Electric ships are here already. And a BC company is behind it no less.
… too bad they’re going to be used in Norway.
http://www.timescolonist.com/news/b-c/electric-ferry-jolts-discussion-over-powering-ships-in-b-c-1.1782869
Awesome. I learned something. Like e-cars, ideal for short distances, like Norway’s fjord crossing. So perhaps useful for the Campbell River-Quadra Island, or Horseshoe Bay – Bowen Island or Gibson run.
I was thinking more long distance cargo ships, as depicted here, for example. Zoom into Baltic Sea or traffic in North Sea to UK from Mainland Europe or to any port in Asia: http://www.marinetraffic.com/en/ais/home/centerx:30/centery:3/zoom:3 I am wondering how many of these tens of thousands of larger boats will be electric in 10 years ? 0.1% ? in 20 ? 1% perhaps ? in 30 ? 2% ? in 50 ? 5% ? in 100 ? 15? The Paris hot air talkfest will not change that.
E-Buses, e-trucks, e-trains, yes that is all feasible and done or can be be done with an overhead wire. One wonders about cost as in Vancouver I do not see very many routes. Whistler recently shutdown their hydrogen fuel bus experiment due to cost. Would citizens accept the $5 bus fare if they were all electric ? Would Europe convert all their highways so trucks and buses can tap into an overhead wire ? Technically likely feasible, but at what cost ?
Think energy density for long distance trucks, cars, buses, ships, planes, … motorcycles and mopeds even. Sheer physics indeed. Many articles on this topic of energy density, for example here http://www.science20.com/science_20/energy_density_why_gasoline_here_stay-91403
Hybrids make far more sense, and that is why I drive one because I am a practical environmentalist, not a fanatic like so many.
Of all the arguments about helmet use discouraging, the idea that the sight of a helmet scares potential riders is the most ludicrous. Do these same people quiver in fear when they board BC Ferries and see lifeboats and life vests?

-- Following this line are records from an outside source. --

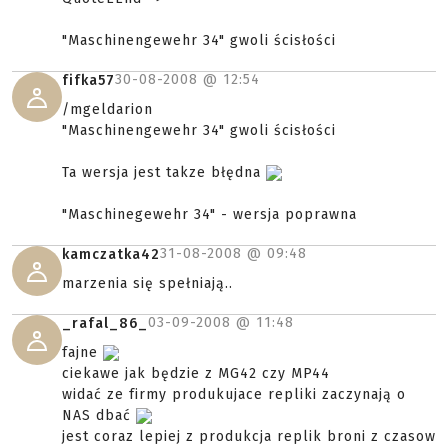
"Maschinengewehr 34" gwoli ścisłości
30-08-2008 @
12:54
fifka57
/mgeldarion
"Maschinengewehr 34" gwoli ścisłości
Ta wersja jest takze błędna
"Maschinegewehr 34" - wersja poprawna
31-08-2008 @
09:48
kamczatka42
marzenia się spełniają..
03-09-2008 @
11:48
_rafal_86_
fajne
ciekawe jak będzie z MG42 czy MP44
widać ze firmy produkujace repliki zaczynają o
NAS dbać
jest coraz lepiej z produkcja replik broni z czasow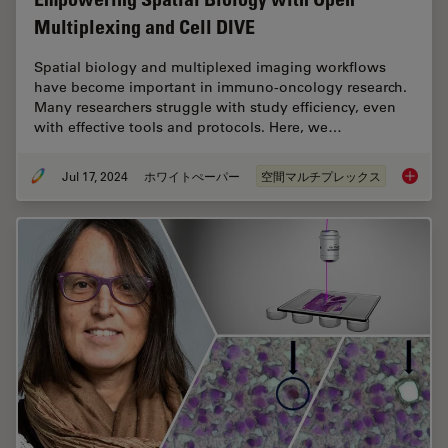
Multiplexing and Cell DIVE
Spatial biology and multiplexed imaging workflows
have become important in immuno-oncology research.
Many researchers struggle with study efficiency, even
with effective tools and protocols. Here, we…
Jul 17, 2024
ホワイトぺーパー
空間マルチプレックス
Empower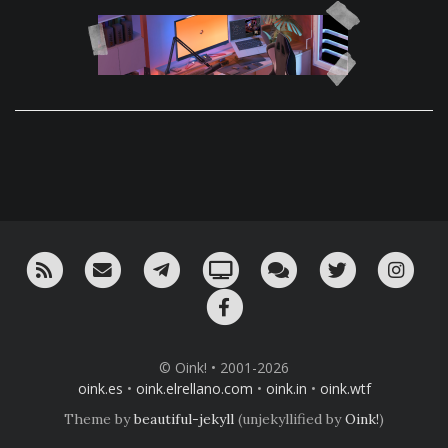
RSS
¡Mándame un email!
¡Nuestro canal en Telegram!
Oink! TV
Charla con nosotros 
Twitter
Ins
Facebook
© Oink! • 2001-2026
oink.es
•
oink.elrellano.com
•
oink.in
•
oink.wtf
Theme by
beautiful-jekyll
(unjekyllified by
Oink!
)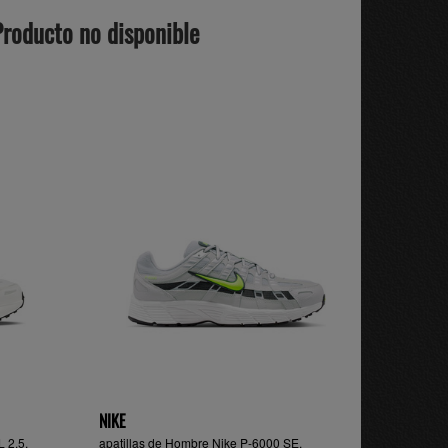
Producto no disponible
NIKE
L 2.5,
apatillas de Hombre Nike P-6000 SE,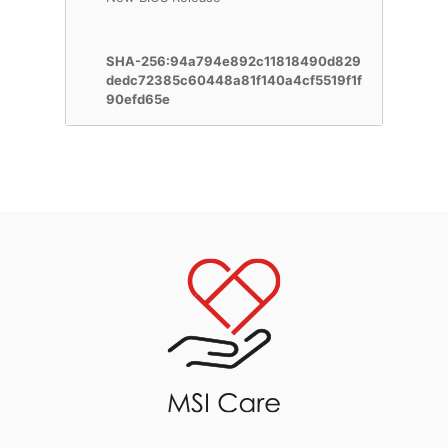
SHA-256:94a794e892c11818490d829
dedc72385c60448a81f140a4cf5519f1f
90efd65e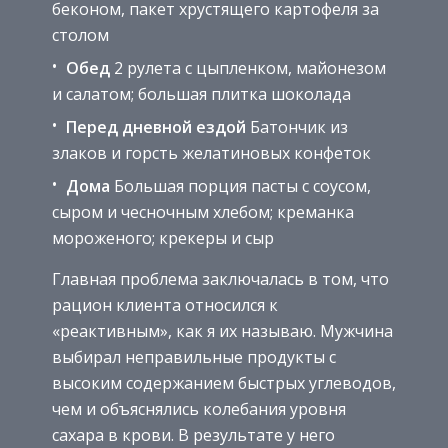
беконом, пакет хрустящего картофеля за
столом
Обед
2 рулета с цыпленком, майонезом
и салатом; большая плитка шоколада
Перед дневной ездой
Батончик из
злаков и горсть желатиновых конфеток
Дома
Большая порция пасты с соусом,
сыром и чесночным хлебом; креманка
мороженого; крекеры и сыр
Главная проблема заключалась в том, что
рацион клиента относился к
«реактивным», как я их называю. Мужчина
выбирал неправильные продукты с
высоким содержанием быстрых углеводов,
чем и объяснялись колебания уровня
сахара в крови. В результате у него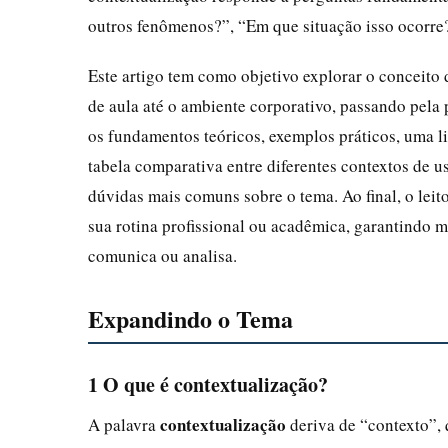
outros fenômenos?”, “Em que situação isso ocorre
Este artigo tem como objetivo explorar o conceito
de aula até o ambiente corporativo, passando pela
os fundamentos teóricos, exemplos práticos, uma li
tabela comparativa entre diferentes contextos de u
dúvidas mais comuns sobre o tema. Ao final, o leit
sua rotina profissional ou acadêmica, garantindo 
comunica ou analisa.
Expandindo o Tema
1 O que é contextualização?
contextualização
A palavra
deriva de “contexto”, 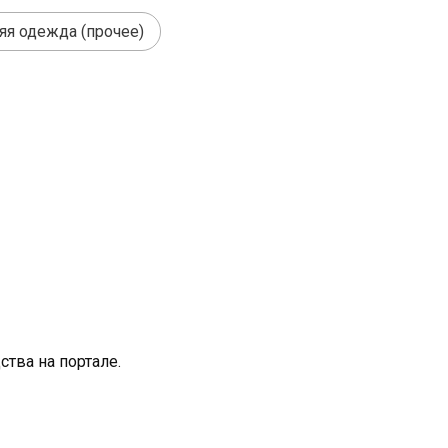
яя одежда (прочее)
тва на портале.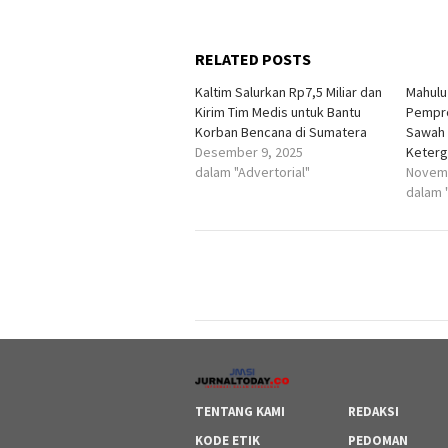
RELATED POSTS
Kaltim Salurkan Rp7,5 Miliar dan
Mahulu
Kirim Tim Medis untuk Bantu
Pempro
Korban Bencana di Sumatera
Sawah 
Desember 9, 2025
Keterg
dalam "Advertorial"
Novemb
dalam 
TENTANG KAMI
REDAKSI
KODE ETIK
PEDOMAN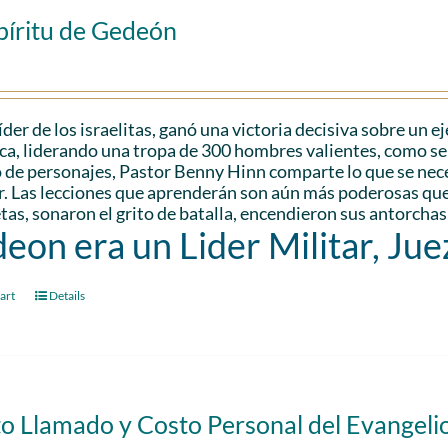
píritu de Gedeón
der de los israelitas, ganó una victoria decisiva sobre un 
a, liderando una tropa de 300 hombres valientes, como se 
 de personajes, Pastor Benny Hinn comparte lo que se nec
r. Las lecciones que aprenderán son aún más poderosas que 
as, sonaron el grito de batalla, encendieron sus antorchas
eon era un Lider Militar, Jue
art
Details
to Llamado y Costo Personal del Evangeli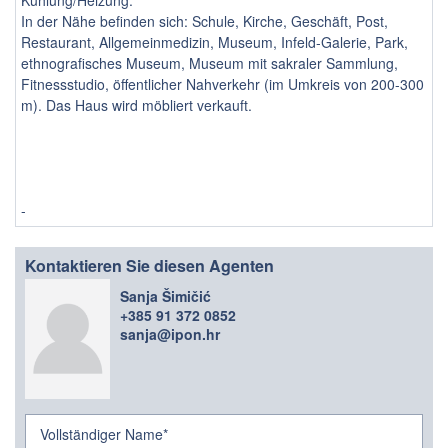
Kühlung/Heizung.
In der Nähe befinden sich: Schule, Kirche, Geschäft, Post,
Restaurant, Allgemeinmedizin, Museum, Infeld-Galerie, Park,
ethnografisches Museum, Museum mit sakraler Sammlung,
Fitnessstudio, öffentlicher Nahverkehr (im Umkreis von 200-300
m). Das Haus wird möbliert verkauft.
-
Kontaktieren Sie diesen Agenten
Sanja Šimičić
+385 91 372 0852
sanja@ipon.hr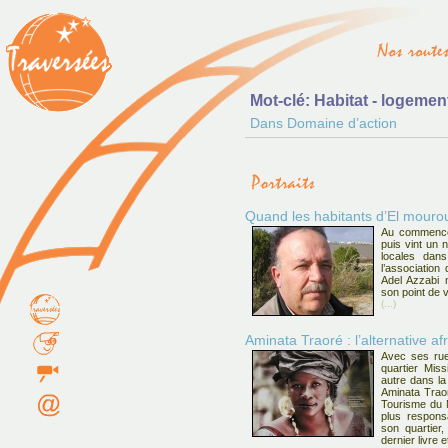
Mot-clé: Habitat - logemen
Dans Domaine d’action
Quand les habitants d’El mourouj
Au commencem
puis vint un 
locales dans
l’association
Adel Azzabi 
son point de 
(...)
Aminata Traoré : l’alternative af
Avec ses rue
quartier Mis
autre dans la
Aminata Traor
Tourisme du M
plus responsa
son quartier
dernier livre e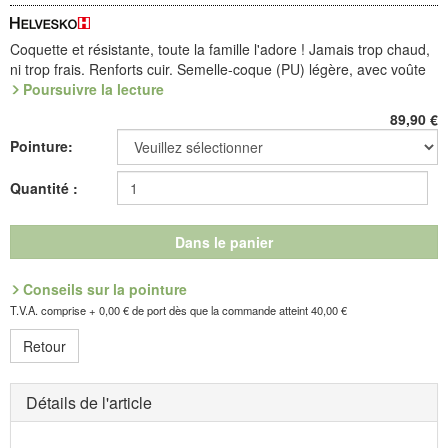
Coquette et résistante, toute la famille l'adore ! Jamais trop chaud,
ni trop frais. Renforts cuir. Semelle-coque (PU) légère, avec voûte
amovible joliment douillette et relaxante.
Poursuivre la lecture
Posés sur la
semelle-coque
en PU poids-plume, les pieds se
89,90
€
sentent comme sur des nuages, tant elle est légère ! Elle est
Pointure:
toutefois très résistante, et le confort de sa
forme anatomique
est
complété par une voûte amovible.
Quantité :
Référence : 4.513.45
Découvrez les chaussures les plus confortables de votre vie !
Dans le panier
Fabricant : idéalsko S.A.R.L., Rue de l'Industrie, F-67160
Conseils sur la pointure
Wissembourg, E-mail : service@idealsko.fr
T.V.A. comprise + 0,00 € de port dès que la commande atteint 40,00 €
Retour
Détails de l'article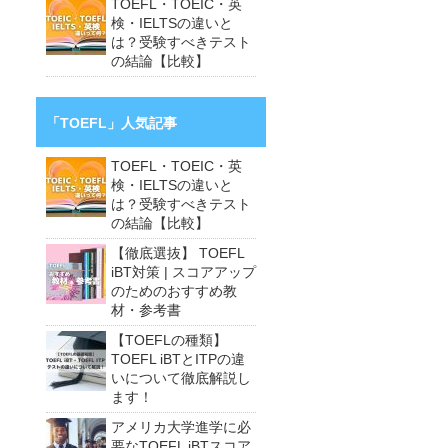
TOEFL・TOEIC・英
検・IELTSの違いと
は？受験すべきテスト
の結論【比較】
「TOEFL」人気記事
TOEFL・TOEIC・英
検・IELTSの違いと
は？受験すべきテスト
の結論【比較】
【徹底選抜】 TOEFL
iBT対策 | スコアアップ
のためのおすすめ教
材・参考書
【TOEFLの種類】
TOEFL iBTとITPの違
いについて徹底解説し
ます！
アメリカ大学進学に必
要なTOEFL iBTスコア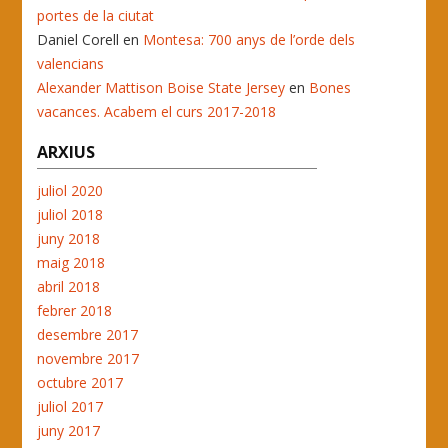
portes de la ciutat
Daniel Corell
en
Montesa: 700 anys de l’orde dels
valencians
Alexander Mattison Boise State Jersey
en
Bones
vacances. Acabem el curs 2017-2018
ARXIUS
juliol 2020
juliol 2018
juny 2018
maig 2018
abril 2018
febrer 2018
desembre 2017
novembre 2017
octubre 2017
juliol 2017
juny 2017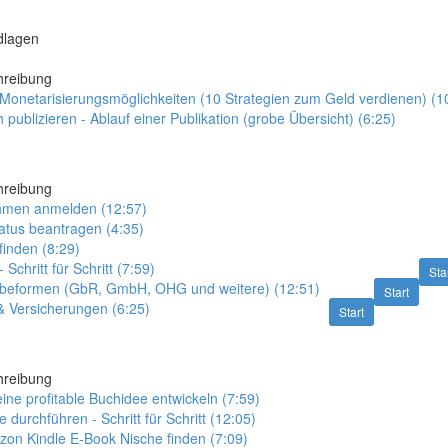
dlagen
hreibung
Monetarisierungsmöglichkeiten (10 Strategien zum Geld verdienen) (1
 publizieren - Ablauf einer Publikation (grobe Übersicht) (6:25)
hreibung
hmen anmelden (12:57)
tatus beantragen (4:35)
finden (8:29)
chritt für Schritt (7:59)
Sta
beformen (GbR, GmbH, OHG und weitere) (12:51)
Start
& Versicherungen (6:25)
Start
hreibung
eine profitable Buchidee entwickeln (7:59)
 durchführen - Schritt für Schritt (12:05)
zon Kindle E-Book Nische finden (7:09)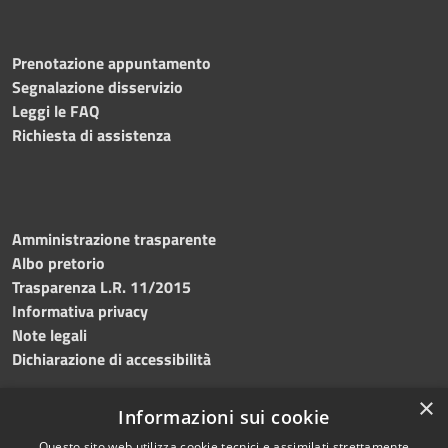
Prenotazione appuntamento
Segnalazione disservizio
Leggi le FAQ
Richiesta di assistenza
Amministrazione trasparente
Albo pretorio
Trasparenza L.R. 11/2015
Informativa privacy
Note legali
Dichiarazione di accessibilità
×
Informazioni sui cookie
Questo sito web utilizza cookie tecnici e assimilati strettamente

Do they squeal in terror when they board a plane and hear the safety announcement (oxygen mask-get me outta here, this thing’s a death trap)?
um, have you heard of fear of flying? Yes, I think many do.
Its not like the fear argument comes out of the blue, they actually have done studies of what people think vs anecdotal opinion of what seems ludicrous.
Just like it seems ridiculous that drivers would pass closer to helmeted riders, or give people appearing to be female more room … and yet, they do.
Real life is so much more complicated than idea life eh?
Also have you ever tried to convince your significant other who is female to put on a helmet after they just have done their hair?
its hard enough to convince myself after I’ve done my hair! 🙂
Statistically speaking, a full face helmet is the appropriate headgear for motor vehicles. Given the prevalence of neck and spine injuries a horse collar such as worn by race drivers and downhill mountain bikers et al would also be a sensible precaution. Since one is suiting up, a Nomex fire-protection suit might as well go in the mix. If motorists actually had to wear the appropriate clothing for worst case scenarios (as is expected for cyclists and pedestrians) I wouldn’t be the least bit surprised if many people came to realize the potential dangers and had it colour their thinking.
Will driver-less cars be used to get out of Metro Vancouver, to the BC Interior or even just the backcountry beyond Chilliwack or Pemberton? Can they handle logging roads?
Tesla cars can remotely come to you on your private road, and I am sure a lot of private roads are not paved. So the answer is they probably already can, and if not they will soon.